= Ryan Sidney =

American basketball player

Ryan Geoffrey J. I. Sidney (born May 25, 1982) is an American former basketball player who played as a shooting guard (listed 6'2"/1.88 m).

==Early life==
Sidney was born on May 25, 1982 in Ann Arbor, Michigan.

==College career==

Sidney played college ball for Boston College from the Big East Conference between 2000 and 2003, where he based himself as the team's sixth man and was part in the college's transition from being last in the conference to winning it twice, and holding the Win-Lose odd record in the team's history. They managed to make it to the NCAA Division I but not to the higher stages in it. In one of the workouts he broke his jaw and played with a cast for two months. During his 3rd year there (2002/2003) his eldest son was born, and he was involved in a turning point event: his best friend and teammate, Andrew Bryant, was kept hostage in the Rubenstein Dorms just a few floors beneath Sidney's apartment by a man from another college, a man knocked on Sidney's door and informed him on the event, Sidney rushed down and tried to negotiate with the gun holder, the authorities arrested all three present in the scene, Sidney was cleared of charges but decided to drop out of college for "personal reasons", his chances of being picked in the NBA draft suffered a decline. He then decided to finish his degree in Cheyney University of Pennsylvania, the small school played in the NCAA Division II, by the end of the year (2003/2004) Sidney registered to the 2004 NBA draft and went undrafted.

==Professional career==
He moved overseas and played for Mersin Büyükşehir Belediyesi S.K. from the Turkish 2nd Division, where he proven himself to be above the league's standards, leading the league with 30.2 points per game, his team won the title and advanced to the Turkish Premier League.

In the summer of 2005 Sidney signed with the Israeli medium-sized club Maccabi Rishon LeZion from the Israeli Basketball Super League coached by Guy Goodes, and managed to contribute in leading the team to the league's Final Four in 2005/2006 and alongside being the fans' favorite, he was named All-Israeli League Defensive Team. In the summer of 2006, following the Second Lebanon War, Sidney was the only foreign player from the previous season to be signed for the 2006/2007 season, where the team played in the FIBA Eurocup Challenge, however his stats were not the same during the year and he was released in January 2007 to make room for American power forward/center Brandon Kurtz and left for playing in a minor league in the United States.

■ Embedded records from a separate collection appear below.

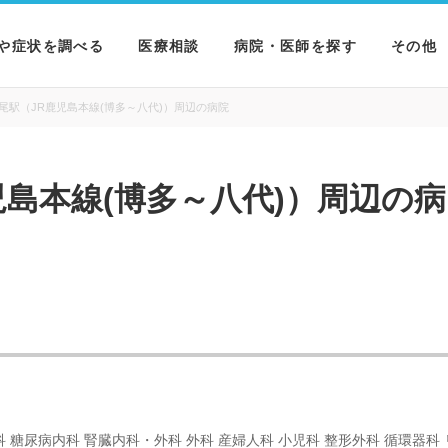
や症状を調べる
医療相談
病院・医師を探す
その他
を調べる
病院を探す
MNニ
尾駅（JR鹿児島本線(博多～八代)）周辺の病院
を調べる
医師を探す
NEWS 
児島本線(博多～八代)）周辺の病
を調べる
科 糖尿病内科 腎臓内科・外科 外科 産婦人科 小児科 整形外科 循環器科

He then proceeded for playing in Spain and Italy for brief stints and finished his career in Aliağa Petkim from the Turkish Premier League for the 2007/2008 season, when he decided to quit professional basketball.

==After retirement==
Between 2008-2010 he worked as a bartender according to his LinkedIn profile. In 2009, he gave an interview about his career to the Boston College paper and stated he's now a contractor who own a construction company in his hometown of Ann Arbor, Michigan and that he's not regretting about his career choices (mentioning that by the age of 27 he already filled 3 passports, and traveled around the Middle East, Egypt, Dubai and Greece). In 2010, he played in the amateur Northville, Michigan league for the "Champs" team.